Most vocal (and powerful) of the council's detractors is State Senator Richard tilghman (R-17th District), chairman of the appropriations committee. "I don't think anyone has saved a nickel from this council," Tilghman says. "It claims that its reports teach people where to get cheaper care. I say bunk! I'd like to find one company that has changed its purchasing patterns based on the council's data."

So far, there are none. Council proponents, however, point out that 60 insurers, research groups, and hospitals have already purchased HC4 data. In addition, Hershey Foods Corp. plans to use the data to build a preferred provider network in 1993. "We know that all hospitals are not equal," says Hershey Benefits Director Richard Dreyfus, "but the council's data tell us precisely how each hospital ranks on quality and cost."

HC4 Chairman Richard Ross acknowledges the impatience of some legislators, but points out that "people on the front lines of this issue understand that the problem is not the cost of the council [budgeted at $1.6 million in 1991], but the rising cost of health care."

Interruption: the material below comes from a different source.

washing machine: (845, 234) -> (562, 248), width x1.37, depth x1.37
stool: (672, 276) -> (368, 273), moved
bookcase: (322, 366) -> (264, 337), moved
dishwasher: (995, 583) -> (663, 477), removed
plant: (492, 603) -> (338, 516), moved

Since its inception, HC4 has focused solely on the state's 24 hospitals, publishing annual Hospital Effectiveness Reports and Small Area Analyses. The reports compare hospitals on the cost and outcomes of 57 medical conditions and surgical procedures. Software from MediQual Systems in Westborough, Mass., allows for the consideration of certain variables--each patient's age, medical history, severity of illness, and other factors--to make comparisons among providers. (See B&H, "Data management: Winning the numbers game," November, p. 27).

The public now knows, for example, that Philadelphia's Presbyterian Hospital charges only $40,928 for the same heart bypass surgery that Graduate Hospital, located across town, bills at $86,053. Even more telling, the number of deaths after the procedure at Graduate (5 of 147 patients) exceeded the total predicted by the software, while fewer deaths were reported at Presbyterian (4 of 232 patients) than the software anticipated.

The council's Small Area Analyses examine the services at each hospital for 158 admission categories. From these studies the Lackawanna County Hospital learned that it conducts breast procedures at a frequency 203% above the state's average. The proper response of either the hospital or its users to such as disclosure is unclear. "It's our mission to present the data without making judgments," says Jos Martin, council communications director. "It's up to the community to react."

The Pennsylvania Medical Society claims that extenuating circumstances, such as a hospital's location or its percentage of Medicaid patients, skew the council's data and might lead the public to erroneous conclusions. "Our facility may have a higher mortality rate than another," says Society President Robert Moyers, M.D., "but that may be because that facility is seeing sicker patients."

HC4 stands by its ability to account for such factors. Martin says, "When the medical community looks good, it's proud. When it looks bad, our methodology is flawed."